On July 29, 2016, the Consumer Financial Protection Bureau (CFPB) issued its latest proposal for amendments and commentary to the TRID Rule, which mandated the new integrated disclosures in residential closings. As required by the process for federal rulemaking, the July 29 publication is a proposal, not a final rule. This process requires the CFPB to publish the proposal and request comments from the public. After the comment period, which ends on October 18, 2016, the CFPB will consider the comments and then issue the final amendments, which may or may not be the same as the proposal. One topic the new proposal addresses is “the sharing of disclosures with sellers and various other parties including real estate agents.” There is a separate federal law that prohibits a lender or settlement agent from disclosing a customer’s nonpublic information. Therefore, since TRID became effective, lenders and settlement agents have not provided the Closing Disclosure to any third parties out of privacy concerns. Not surprisingly the CFPB “has been asked repeatedly” whether third parties, such as real estate agents, can receive a copy of the Closing Disclosure. In the July 29 proposal, the CFPB expressed its “understanding . . . that it is usual, appropriate and accepted” to deliver the Closing Disclosure to real estate agents as a record of the transaction, and that this would fall under an exception to the privacy law.

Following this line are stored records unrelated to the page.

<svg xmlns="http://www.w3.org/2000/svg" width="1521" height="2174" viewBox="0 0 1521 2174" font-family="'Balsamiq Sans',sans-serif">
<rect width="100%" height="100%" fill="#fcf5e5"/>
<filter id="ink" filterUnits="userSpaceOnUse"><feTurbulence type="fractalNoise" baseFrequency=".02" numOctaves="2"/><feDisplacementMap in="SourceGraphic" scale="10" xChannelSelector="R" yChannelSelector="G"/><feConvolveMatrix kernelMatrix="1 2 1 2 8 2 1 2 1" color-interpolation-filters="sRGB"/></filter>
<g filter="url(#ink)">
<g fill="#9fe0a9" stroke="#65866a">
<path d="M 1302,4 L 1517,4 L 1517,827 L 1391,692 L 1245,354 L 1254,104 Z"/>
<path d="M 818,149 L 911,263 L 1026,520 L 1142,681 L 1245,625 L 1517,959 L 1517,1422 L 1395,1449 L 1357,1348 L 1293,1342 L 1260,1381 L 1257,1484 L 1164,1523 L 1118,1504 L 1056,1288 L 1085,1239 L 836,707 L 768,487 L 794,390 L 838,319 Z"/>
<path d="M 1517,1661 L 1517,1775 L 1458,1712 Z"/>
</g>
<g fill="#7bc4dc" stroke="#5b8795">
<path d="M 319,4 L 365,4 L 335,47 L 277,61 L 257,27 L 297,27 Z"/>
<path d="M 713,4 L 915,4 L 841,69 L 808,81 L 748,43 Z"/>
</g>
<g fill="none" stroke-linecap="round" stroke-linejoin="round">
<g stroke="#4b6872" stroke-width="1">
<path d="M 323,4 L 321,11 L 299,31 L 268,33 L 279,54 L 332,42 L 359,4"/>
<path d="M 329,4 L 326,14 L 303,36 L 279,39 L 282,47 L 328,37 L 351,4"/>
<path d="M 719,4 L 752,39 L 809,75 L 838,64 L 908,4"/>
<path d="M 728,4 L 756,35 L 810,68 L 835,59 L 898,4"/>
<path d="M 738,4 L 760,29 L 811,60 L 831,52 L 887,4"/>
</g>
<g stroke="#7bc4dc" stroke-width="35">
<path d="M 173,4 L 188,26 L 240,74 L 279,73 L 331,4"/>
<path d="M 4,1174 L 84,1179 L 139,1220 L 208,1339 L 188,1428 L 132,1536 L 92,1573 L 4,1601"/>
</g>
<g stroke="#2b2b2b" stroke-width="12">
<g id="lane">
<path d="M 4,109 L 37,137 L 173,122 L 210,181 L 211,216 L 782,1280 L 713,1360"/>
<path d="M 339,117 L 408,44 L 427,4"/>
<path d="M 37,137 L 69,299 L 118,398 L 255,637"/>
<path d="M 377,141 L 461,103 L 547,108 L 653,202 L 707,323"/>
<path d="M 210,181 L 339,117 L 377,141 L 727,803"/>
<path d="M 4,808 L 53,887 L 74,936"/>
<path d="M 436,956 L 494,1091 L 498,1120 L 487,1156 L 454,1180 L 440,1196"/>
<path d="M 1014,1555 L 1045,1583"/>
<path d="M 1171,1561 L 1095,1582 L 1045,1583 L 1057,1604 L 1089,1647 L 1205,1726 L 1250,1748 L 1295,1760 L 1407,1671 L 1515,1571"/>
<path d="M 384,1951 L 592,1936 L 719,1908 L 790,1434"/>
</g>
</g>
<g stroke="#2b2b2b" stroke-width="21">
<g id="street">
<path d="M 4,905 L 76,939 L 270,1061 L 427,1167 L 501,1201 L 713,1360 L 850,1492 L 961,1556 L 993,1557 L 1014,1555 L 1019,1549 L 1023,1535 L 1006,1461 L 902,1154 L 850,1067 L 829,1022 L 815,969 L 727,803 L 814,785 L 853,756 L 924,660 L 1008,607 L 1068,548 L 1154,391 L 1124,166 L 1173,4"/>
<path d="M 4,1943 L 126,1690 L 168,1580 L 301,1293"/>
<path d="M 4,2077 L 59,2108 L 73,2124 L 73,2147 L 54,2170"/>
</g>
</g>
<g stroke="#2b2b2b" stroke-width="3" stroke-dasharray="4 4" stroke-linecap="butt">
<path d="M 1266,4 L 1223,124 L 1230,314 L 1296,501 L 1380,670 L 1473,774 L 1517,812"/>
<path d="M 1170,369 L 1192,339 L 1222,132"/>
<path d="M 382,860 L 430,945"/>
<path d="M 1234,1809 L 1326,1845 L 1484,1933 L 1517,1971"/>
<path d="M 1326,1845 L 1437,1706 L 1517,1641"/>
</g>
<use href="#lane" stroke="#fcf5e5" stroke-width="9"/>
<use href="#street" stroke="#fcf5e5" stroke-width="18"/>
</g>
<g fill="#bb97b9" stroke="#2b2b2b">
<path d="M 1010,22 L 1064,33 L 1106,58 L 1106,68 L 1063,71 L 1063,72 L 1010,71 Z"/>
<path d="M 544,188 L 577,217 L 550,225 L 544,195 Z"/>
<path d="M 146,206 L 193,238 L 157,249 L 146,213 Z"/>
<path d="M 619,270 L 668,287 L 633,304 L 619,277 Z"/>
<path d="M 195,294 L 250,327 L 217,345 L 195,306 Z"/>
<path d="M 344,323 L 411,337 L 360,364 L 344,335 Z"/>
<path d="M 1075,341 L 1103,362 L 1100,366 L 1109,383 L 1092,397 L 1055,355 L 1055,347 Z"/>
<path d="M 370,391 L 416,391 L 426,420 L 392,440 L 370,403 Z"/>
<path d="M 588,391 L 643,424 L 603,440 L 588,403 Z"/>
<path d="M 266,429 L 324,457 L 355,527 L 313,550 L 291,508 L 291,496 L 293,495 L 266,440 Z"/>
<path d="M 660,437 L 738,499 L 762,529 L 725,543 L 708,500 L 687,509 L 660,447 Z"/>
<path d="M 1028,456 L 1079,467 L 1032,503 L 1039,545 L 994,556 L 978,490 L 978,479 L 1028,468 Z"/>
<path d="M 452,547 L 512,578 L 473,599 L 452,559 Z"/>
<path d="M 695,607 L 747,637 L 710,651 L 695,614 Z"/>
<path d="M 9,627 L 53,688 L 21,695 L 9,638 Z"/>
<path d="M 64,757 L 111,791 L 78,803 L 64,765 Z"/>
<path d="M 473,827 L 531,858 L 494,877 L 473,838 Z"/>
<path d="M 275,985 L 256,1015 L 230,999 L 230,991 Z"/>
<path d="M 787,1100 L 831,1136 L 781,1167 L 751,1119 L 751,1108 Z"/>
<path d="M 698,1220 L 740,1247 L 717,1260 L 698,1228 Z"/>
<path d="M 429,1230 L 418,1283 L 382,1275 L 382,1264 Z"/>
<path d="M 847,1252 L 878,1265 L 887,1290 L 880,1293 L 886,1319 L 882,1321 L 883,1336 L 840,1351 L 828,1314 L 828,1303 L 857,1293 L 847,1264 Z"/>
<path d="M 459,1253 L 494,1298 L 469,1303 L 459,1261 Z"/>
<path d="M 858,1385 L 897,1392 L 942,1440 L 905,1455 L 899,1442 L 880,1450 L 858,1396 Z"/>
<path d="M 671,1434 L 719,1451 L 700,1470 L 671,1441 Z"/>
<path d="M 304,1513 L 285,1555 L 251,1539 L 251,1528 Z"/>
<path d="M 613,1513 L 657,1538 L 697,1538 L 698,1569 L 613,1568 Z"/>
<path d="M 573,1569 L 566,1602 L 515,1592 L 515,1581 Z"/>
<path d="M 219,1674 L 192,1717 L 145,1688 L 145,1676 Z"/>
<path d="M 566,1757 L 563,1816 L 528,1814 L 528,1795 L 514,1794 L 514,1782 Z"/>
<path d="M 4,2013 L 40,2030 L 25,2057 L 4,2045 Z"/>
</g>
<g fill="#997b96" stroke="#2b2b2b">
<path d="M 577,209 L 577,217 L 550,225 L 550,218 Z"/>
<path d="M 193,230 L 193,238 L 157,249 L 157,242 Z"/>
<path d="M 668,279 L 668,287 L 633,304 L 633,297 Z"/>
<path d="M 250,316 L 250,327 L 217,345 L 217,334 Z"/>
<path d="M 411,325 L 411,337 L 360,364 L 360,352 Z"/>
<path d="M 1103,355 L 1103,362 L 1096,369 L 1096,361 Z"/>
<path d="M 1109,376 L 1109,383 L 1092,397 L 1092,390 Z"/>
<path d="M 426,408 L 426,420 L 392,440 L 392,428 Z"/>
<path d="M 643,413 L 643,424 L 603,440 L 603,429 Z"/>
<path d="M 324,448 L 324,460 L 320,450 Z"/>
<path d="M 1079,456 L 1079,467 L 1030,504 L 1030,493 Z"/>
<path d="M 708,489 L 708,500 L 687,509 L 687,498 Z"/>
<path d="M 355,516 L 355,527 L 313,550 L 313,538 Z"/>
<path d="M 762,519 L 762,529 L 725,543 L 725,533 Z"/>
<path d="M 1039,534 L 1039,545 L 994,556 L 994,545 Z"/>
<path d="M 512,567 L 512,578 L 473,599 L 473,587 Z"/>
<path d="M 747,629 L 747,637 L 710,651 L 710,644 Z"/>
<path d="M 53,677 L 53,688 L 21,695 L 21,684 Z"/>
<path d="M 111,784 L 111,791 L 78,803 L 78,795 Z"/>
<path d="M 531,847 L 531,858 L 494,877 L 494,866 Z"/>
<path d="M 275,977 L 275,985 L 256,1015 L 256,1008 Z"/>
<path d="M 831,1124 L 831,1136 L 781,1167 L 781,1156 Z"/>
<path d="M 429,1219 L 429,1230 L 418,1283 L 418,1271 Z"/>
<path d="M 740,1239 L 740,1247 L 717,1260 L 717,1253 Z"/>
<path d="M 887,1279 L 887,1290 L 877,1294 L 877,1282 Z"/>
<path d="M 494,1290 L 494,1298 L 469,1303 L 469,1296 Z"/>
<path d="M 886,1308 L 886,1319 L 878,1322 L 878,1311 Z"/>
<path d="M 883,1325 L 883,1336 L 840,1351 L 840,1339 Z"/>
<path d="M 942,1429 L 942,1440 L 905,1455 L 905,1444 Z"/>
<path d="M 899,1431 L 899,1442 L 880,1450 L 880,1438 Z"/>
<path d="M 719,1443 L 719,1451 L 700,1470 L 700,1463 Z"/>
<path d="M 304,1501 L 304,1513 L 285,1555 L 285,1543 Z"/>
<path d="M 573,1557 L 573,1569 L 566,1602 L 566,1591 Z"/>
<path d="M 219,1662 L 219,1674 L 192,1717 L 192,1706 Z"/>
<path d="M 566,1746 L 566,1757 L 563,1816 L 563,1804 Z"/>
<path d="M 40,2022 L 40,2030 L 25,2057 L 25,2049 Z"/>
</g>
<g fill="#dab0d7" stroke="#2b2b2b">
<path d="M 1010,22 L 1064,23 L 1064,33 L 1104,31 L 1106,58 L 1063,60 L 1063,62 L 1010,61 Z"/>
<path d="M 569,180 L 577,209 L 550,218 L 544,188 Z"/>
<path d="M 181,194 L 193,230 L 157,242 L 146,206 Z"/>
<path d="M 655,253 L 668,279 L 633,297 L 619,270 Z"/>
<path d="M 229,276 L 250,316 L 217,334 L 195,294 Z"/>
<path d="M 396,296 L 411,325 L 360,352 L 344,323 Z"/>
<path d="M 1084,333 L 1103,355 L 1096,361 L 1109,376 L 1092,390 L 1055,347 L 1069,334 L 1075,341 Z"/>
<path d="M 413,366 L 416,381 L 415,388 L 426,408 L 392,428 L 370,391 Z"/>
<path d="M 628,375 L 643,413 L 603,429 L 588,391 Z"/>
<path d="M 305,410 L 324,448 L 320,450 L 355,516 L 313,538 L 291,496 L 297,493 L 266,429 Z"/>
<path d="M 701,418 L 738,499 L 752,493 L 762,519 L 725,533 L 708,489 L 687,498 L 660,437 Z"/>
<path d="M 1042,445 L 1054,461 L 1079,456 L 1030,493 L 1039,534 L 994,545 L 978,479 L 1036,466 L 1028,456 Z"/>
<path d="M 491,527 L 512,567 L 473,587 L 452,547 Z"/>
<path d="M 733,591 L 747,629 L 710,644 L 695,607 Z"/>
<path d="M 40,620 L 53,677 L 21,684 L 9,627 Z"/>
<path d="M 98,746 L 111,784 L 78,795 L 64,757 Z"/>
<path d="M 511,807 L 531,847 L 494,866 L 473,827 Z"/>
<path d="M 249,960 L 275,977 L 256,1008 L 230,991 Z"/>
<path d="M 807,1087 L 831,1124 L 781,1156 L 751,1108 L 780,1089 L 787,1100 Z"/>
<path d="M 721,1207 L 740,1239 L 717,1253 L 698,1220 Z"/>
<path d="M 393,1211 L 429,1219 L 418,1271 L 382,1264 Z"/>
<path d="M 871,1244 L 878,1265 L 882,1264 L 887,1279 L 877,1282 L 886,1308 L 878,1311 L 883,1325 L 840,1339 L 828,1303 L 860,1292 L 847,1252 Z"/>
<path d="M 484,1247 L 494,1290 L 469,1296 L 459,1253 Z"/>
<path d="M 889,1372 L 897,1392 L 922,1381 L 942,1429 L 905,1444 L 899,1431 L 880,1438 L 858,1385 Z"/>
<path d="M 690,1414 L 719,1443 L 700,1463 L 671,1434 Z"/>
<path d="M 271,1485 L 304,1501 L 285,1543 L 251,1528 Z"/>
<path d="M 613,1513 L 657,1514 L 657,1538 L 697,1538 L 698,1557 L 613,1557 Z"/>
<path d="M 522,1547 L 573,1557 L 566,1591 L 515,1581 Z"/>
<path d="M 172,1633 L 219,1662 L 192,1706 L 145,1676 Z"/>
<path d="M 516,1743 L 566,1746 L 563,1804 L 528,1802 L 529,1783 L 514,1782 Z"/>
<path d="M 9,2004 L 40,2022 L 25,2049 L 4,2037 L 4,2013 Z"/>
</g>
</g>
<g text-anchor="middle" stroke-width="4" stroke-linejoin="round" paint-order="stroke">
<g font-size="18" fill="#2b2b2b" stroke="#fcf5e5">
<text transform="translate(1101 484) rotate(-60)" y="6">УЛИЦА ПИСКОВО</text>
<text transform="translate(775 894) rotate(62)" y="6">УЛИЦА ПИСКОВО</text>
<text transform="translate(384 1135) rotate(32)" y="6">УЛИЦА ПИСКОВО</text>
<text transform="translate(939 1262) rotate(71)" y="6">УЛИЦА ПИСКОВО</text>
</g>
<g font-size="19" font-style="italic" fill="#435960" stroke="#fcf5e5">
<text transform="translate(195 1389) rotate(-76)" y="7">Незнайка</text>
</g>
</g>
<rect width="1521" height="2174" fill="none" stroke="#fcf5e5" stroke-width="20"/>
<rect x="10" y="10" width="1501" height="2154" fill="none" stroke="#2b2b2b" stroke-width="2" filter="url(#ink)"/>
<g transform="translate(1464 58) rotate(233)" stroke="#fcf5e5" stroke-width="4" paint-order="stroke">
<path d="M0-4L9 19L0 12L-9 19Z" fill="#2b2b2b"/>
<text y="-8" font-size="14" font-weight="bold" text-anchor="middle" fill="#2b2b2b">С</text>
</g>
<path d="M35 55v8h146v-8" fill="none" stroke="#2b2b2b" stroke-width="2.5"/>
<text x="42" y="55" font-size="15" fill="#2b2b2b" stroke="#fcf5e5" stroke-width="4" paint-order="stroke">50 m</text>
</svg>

This announcement has been met with cheers from the National Association of Realtors and other organizations. Does this mean that real estate agents will suddenly find themselves included in the Closing Disclosure loop beginning next week? Probably not . . . . Although the new proposal indicates that the CFPB is on board with providing the Closing Disclosure to agents, the proposal has no force of law until the final amendments are issued and take effect. Until then, the potential for privacy violations remains, and lenders may well wait until the ink has dried on the final TRID Amendments before authorizing the distribution of the Closing Disclosure to everyone around the closing table. Until lenders give explicit instructions to distribute the Closing Disclosure, settlement agents will be hesitant to do so. For now, real estate agents may need to be patient with the process, but it looks like we are on the right track.